Coding sequences of sarcoplasmic reticulum calcium ATPase regulatory peptides and expression of calcium regulatory genes in recurrent exertional rhabdomyolysis

Authors

Stephanie J. Valberg, Michigan State UniversityFollow
Kaitlin Soave, Michigan State University
Zoe J. Williams, Michigan State University
Sudeep Perumbakkam, Michigan State University
Melissa Schott, Michigan State University
Carrie J. Finno, University of California, Davis
Jessica L. Petersen, University of Nebraska - LincolnFollow
Clara Fenger, Equine Integrated Medicine
Joseph M. Autry, University of Minnesota Medical School
David D. Thomas, University of Minnesota Medical School

ORCID IDs

Stephanie J. Valberg

Carrie J. Finno

Joseph M. Autry

Date of this Version

2019

Citation

J Vet Intern Med. 2019;33:933–941

Comments

© 2019 The Authors.

Open access

DOI: 10.1111/jvim.15425

Abstract

Background: Sarcolipin (SLN), myoregulin (MRLN), and dwarf open reading frame (DWORF) are transmembrane regulators of the sarcoplasmic reticulum calcium transporting ATPase (SERCA) that we hypothesized played a role in recurrent exertional rhabdomyolysis (RER).

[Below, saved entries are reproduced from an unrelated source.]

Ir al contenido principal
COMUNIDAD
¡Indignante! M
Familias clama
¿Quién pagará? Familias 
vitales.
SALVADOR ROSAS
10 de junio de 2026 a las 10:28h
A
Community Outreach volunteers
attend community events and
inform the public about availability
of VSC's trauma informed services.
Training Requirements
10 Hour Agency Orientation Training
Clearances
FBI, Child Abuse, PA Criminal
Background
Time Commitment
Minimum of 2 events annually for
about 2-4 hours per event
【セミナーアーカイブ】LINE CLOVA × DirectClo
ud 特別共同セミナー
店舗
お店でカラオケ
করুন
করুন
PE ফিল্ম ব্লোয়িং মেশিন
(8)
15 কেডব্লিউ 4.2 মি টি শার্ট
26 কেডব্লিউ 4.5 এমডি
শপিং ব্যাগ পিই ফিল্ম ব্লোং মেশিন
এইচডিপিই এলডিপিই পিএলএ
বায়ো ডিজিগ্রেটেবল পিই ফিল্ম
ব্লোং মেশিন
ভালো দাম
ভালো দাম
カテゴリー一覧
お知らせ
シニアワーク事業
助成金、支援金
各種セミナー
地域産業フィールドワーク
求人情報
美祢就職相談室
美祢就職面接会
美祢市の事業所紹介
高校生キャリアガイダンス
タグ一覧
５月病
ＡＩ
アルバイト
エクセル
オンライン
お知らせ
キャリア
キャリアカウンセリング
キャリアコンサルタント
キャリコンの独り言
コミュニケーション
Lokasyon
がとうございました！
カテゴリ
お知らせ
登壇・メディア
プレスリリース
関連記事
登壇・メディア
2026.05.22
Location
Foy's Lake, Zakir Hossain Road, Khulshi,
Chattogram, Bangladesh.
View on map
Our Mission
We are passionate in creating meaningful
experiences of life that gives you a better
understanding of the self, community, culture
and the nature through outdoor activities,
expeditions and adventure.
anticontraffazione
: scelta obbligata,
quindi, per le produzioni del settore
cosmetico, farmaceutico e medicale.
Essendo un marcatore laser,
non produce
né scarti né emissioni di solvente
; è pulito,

Objectives: Compare coding sequences of SLN, MRLN, DWORF across species and between RER and control horses. Compare expression of muscle Ca²⁺ regulatory genes between RER and control horses.

Animals: Twenty Thoroughbreds (TB), 5 Standardbreds (STD), 6 Quarter Horses (QH) with RER and 39 breed-matched controls.

Methods: Sanger sequencing of SERCA regulatory genes with comparison of amino acid (AA) sequences among control, RER horses, human, mouse, and rabbit reference genomes. In RER and control gluteal muscle, quantitative real-time polymerase chain reaction of SERCA regulatory peptides, the calcium release channel (RYR1), and its accessory proteins calsequestrin (CASQ1), and calstabin (FKBP1A).

Results: The SLN gene was the highest expressed horse SERCA regulatory gene with a uniquely truncated AA sequence (29 versus 31) versus other species. Coding sequences of SLN, MRLN, and DWORF were identical in RER and control horses. A sex-by-phenotype effect occurred with lower CASQ1 expression in RER males versus control males (P < .001) and RER females (P = .05) and higher FKBP1A (P = .01) expression in RER males versus control males.

Conclusions and Clinical Importance: The SLN gene encodes a uniquely truncated peptide in the horse versus other species. Variants in the coding sequence of SLN, MLRN, or DWORF were not associated with RER. Males with RER have differential gene expression that could reflect adaptations to stabilize RYR1.